The medical profession can have but one desire: to destroy the medical profession.
I got to read "Arrowsmith" as a result of the Classics Spin event. The magical number 14 out of 20. It doesn't seem to be that widely read classics, so I hadn't seen any reviews, nor did I know much about Sinclair Lewis. And that was a good thing, as expectations can be a really, really bad thing more often than not.
From the back of the book:
Arrowsmith, the most widely read of Sinclair Lewis's novels, is the incisive portrait of a man passionately devoted to science. As a bright, curious boy in a small Midwestern town, Martin Arrowsmith spends his free time in old Doc Vickerson's office avidly devouring medical texts. Destined to become a physician and a researcher, he discovers that societal forces of ignorance, greed, and corruption can be as life-threatening as the plague.
Part satire, part morality tale, Lewis's Pulitzer Prize-winning novel illuminates the mystery and power of science while giving enduring life to a singular American hero's struggle for integrity and intellectual freedom in a small-minded world.
Boy, does Lewis have a sharp
tongue pencil! There is a lot he dislikes, and he makes sure to put it out there. I was expecting some kind of a mad scientist tale, but it was not that. Martin is, to an extent, selfish, but he doesn't destroy lives. Quite the contrary. Sure, he is a very flawed character, but that only makes the story feel more realistic. And there is no "perfect" character in the book; all of them get slapped by Lewis more or less.
At first I did not like Martin Arrowsmith. He seemed to have no backspine. There were parts in the beginning where he seemed to be unable to make any decision when it came to choosing between two girls, so he ended up with an absolutely hilarious solution, summoning both girls to the lunch with him, admitting having been seeing them both and then decides to stay with the one who doesn't slap him or doesn't leave the table. It was a highly entertaining scene.
This story is timeless in the sense that the problems and dilemmas described in 1925 are pretty much the same in nowadays' world. When it comes to science - do you keep pursuing the Ultimate Medical Truth through the form of research, or do you sell out and work for people who want fast results, money and fame? Is acting like an everyday physician in a small settlement, curing people's pneumonias, broken legs and hypochondriac cases, really something that leads to new discoveries that mean something to humankind? Sure, we need doctors, but if you have the talent and drive to spend sleepless nights and make a really big discovery that could change medicine for centuries to come, then such people maybe should focus on research instead.
The character that Lewis mocks the most is a doctor called Pickerbaugh. He is a man with political ambitions, and his daily work in the town consists mostly of mingling with the citizens, promoting health and sanitation through his VERY BAD verses, organising themed weeks such as a Write to Mother Week, an Eat More Corn Week, a Go to Church Week, Three Cigars a Day Week (?), Better the Babies Week, Banish the Booze Week, et cetera. Needless to say, Dr Pickerbaugh is highly popular among the townsfolk. Hilarious character but I'm not sure I'd want him to be my doctor.
One of the more tragic characters is Martin's wife Leora. We don't get to know much of her inside because although Martin needs her, he doesn't spend that much time at home or thinking about her and so the image the reader gets is that Leora has no life of her own, all she does is look after Martin's needs, sit with him hours and hours of nights in laboratories while he works, and never complains. She is an interesting character, although obviously criticised by Lewis for not having her own will and ways.
There are plenty more amusing and kind of over-the-top characters in the novel - I really enjoyed Lewis's take on the whole armada of different doctors, researchers, directors and families.
Lewis himself seemed to be an eccentric type as well.

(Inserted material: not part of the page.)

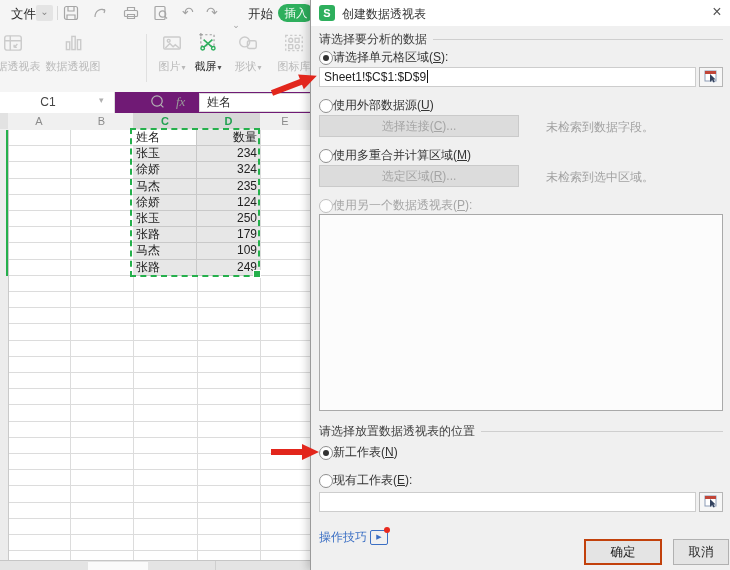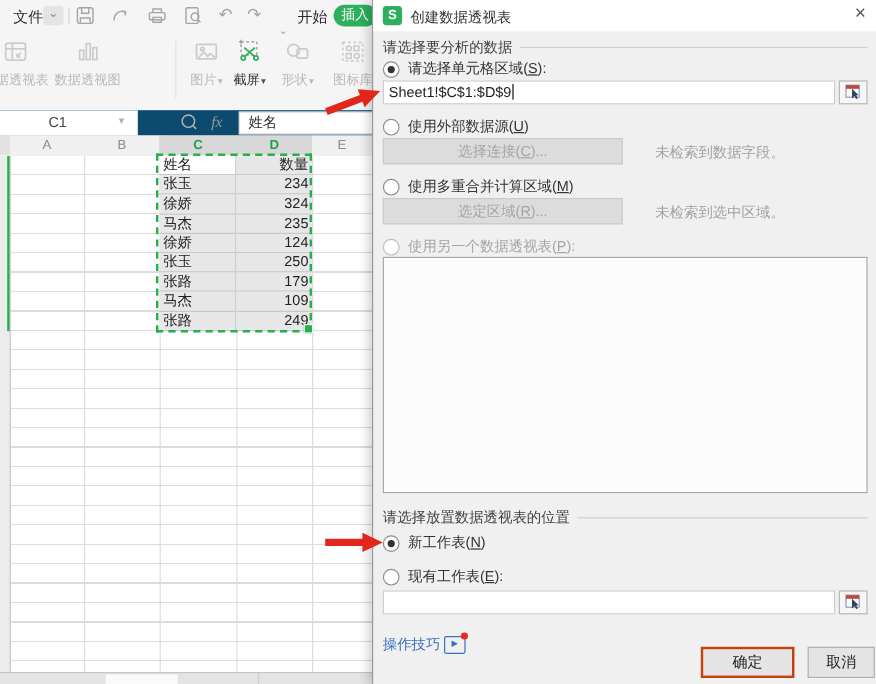"请选择单元格区域(S):" .radio-row { gap: 7px -> none }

I already wrote here how he refused to accept the Pulitzer Prize, and that grew my respect for him; however, from the introduction of my "Arrowsmith" edition (written by Sally E. Parry) I read the following lines Lewis sent to his publisher Alfred Harcourt:
I hope they do award me the Pulitzer prize on Arrowsmith - but you know, don't you, that ever since the Main Street burglary, I have planned that if they ever did award it to me, I would refuse it, with a polite but firm letter which I shall let the press have, and which ought to make it impossible for any one ever to accept the novel prize (not the play or history prize) thereafter without acknowledging themselves as willing to sell out.
Arrogant much? :D Yea, that artsy folk sure can be eccentric.
I am totally happy I read this novel, I am pretty sure I will also read some of his other works like "Main Street" and "Babbit".